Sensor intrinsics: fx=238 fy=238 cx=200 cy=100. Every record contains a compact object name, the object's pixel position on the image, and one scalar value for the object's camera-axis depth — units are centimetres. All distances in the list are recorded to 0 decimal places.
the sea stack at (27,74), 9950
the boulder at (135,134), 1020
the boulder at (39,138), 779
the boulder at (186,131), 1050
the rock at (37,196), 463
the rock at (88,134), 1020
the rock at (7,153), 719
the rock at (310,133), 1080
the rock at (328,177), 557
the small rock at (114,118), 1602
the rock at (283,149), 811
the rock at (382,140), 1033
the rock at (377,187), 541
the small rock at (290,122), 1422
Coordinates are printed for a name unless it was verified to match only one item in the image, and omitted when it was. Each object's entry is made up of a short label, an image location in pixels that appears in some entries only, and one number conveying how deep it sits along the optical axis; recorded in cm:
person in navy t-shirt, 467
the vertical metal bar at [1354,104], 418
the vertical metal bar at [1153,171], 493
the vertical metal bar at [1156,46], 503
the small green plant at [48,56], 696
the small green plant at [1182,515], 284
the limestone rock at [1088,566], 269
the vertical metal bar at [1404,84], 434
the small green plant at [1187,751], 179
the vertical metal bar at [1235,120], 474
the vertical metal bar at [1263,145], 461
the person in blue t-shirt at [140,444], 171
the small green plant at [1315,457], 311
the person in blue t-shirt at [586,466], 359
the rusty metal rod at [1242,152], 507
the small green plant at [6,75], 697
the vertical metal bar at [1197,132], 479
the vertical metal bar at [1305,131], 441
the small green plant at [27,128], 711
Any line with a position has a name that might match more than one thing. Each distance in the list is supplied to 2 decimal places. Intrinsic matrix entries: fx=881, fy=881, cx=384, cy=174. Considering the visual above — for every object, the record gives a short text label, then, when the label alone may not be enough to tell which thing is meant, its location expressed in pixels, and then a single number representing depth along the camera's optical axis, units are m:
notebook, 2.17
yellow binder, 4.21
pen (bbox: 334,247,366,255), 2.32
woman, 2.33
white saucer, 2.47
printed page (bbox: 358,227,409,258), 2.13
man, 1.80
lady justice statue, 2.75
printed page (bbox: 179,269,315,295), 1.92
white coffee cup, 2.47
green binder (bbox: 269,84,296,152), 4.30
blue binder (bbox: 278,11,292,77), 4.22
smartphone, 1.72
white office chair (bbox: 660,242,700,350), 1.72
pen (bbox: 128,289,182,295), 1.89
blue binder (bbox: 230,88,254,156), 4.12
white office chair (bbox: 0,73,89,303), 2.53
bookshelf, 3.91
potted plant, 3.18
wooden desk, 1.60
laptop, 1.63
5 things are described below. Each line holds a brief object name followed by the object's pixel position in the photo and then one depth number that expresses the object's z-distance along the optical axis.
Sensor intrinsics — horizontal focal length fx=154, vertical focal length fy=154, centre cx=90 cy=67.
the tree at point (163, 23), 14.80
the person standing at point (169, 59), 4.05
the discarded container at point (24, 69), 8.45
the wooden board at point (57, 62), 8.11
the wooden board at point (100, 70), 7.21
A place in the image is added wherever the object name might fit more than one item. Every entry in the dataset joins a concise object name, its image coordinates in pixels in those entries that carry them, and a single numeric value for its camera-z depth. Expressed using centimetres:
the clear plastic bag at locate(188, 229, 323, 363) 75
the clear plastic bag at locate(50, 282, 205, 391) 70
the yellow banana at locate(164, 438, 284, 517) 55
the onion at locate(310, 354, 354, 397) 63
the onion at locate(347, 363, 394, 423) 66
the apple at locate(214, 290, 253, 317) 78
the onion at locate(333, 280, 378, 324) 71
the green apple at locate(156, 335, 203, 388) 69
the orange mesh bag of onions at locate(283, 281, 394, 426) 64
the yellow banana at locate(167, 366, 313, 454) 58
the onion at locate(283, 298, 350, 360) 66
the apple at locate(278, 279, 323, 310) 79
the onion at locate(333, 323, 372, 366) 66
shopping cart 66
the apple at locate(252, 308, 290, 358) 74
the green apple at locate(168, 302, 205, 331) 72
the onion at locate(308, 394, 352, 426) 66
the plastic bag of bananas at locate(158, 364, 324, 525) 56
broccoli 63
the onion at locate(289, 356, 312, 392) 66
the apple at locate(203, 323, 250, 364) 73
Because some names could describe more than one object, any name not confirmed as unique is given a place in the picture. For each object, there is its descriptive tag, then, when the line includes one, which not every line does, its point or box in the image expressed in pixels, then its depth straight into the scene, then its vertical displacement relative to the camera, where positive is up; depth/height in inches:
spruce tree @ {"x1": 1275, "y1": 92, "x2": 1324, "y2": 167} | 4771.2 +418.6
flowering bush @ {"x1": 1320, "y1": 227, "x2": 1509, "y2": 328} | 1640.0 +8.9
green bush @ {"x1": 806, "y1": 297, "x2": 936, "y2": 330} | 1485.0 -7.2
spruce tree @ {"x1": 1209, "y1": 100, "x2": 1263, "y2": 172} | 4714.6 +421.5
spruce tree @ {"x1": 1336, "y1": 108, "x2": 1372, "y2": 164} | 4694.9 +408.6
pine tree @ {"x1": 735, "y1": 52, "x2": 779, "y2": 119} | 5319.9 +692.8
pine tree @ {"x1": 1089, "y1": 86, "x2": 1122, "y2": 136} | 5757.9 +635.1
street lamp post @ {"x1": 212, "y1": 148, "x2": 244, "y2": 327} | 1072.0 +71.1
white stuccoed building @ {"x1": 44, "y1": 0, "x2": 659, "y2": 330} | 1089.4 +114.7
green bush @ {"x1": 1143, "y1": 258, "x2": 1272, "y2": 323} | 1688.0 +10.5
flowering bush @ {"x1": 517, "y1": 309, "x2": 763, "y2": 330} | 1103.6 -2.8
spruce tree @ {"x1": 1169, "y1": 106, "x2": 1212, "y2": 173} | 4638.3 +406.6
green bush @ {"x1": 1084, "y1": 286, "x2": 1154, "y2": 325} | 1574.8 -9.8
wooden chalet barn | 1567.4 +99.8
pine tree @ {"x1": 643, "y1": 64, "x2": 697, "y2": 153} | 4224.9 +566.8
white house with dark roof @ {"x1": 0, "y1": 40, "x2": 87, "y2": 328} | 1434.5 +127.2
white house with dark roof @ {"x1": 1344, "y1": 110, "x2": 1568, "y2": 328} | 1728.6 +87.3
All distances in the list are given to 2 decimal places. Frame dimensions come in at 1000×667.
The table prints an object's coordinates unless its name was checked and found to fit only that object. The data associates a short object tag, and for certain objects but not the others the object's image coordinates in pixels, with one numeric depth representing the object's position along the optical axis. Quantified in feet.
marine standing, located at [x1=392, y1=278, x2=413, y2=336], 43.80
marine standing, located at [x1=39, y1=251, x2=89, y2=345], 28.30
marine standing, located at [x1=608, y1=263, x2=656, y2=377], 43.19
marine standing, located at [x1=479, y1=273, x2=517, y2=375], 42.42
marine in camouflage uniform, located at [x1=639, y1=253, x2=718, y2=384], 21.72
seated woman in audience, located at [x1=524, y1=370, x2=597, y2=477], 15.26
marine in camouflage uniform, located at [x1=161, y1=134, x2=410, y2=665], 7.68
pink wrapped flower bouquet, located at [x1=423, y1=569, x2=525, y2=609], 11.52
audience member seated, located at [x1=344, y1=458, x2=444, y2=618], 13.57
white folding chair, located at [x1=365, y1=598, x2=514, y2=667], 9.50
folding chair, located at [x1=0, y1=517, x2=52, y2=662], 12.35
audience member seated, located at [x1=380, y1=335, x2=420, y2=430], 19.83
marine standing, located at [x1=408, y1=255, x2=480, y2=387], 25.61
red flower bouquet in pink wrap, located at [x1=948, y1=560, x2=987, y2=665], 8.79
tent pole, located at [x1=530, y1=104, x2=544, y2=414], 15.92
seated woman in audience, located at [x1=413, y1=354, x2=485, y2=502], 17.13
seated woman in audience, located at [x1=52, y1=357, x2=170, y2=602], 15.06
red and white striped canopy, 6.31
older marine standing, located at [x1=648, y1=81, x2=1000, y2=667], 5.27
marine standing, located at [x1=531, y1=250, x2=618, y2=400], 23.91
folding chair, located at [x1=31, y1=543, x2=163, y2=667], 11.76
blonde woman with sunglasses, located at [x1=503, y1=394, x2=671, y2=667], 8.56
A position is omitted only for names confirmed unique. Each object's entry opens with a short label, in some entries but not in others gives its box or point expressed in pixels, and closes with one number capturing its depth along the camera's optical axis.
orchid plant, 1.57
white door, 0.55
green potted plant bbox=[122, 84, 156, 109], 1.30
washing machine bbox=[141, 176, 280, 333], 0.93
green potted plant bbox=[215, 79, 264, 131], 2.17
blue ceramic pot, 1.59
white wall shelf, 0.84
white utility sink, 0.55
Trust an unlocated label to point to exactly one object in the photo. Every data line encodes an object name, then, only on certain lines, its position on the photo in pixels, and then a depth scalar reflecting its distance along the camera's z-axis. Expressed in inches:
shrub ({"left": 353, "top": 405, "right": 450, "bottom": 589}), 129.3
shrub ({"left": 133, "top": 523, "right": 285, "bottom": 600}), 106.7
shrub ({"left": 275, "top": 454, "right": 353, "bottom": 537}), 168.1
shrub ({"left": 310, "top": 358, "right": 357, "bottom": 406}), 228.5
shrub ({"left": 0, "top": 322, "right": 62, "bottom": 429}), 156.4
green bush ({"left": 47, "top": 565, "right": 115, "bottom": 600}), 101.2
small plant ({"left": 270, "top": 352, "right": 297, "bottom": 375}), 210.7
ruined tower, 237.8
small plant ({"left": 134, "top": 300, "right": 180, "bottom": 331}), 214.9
-.-.-
§ **Exercise directions**
Only the lines above from the line containing "the small rock at (114,118), 1602" through the line containing "the vertical metal bar at [1354,104], 418" should be retyped, exactly and with both ends included.

§ **Written response**
the small rock at (114,118), 1602
the rock at (283,149), 811
the rock at (382,140), 1033
the rock at (377,187), 541
the small rock at (290,122), 1422
Coordinates are printed for a name unless it was verified to match only one item in the image, and omitted when it was. Each object's entry is made up of a short label, an image location in pixels that appears in some entries only, and one number conveying how deep it sits along the optical axis; recorded in cm:
person in navy t-shirt, 467
the vertical metal bar at [1354,104], 418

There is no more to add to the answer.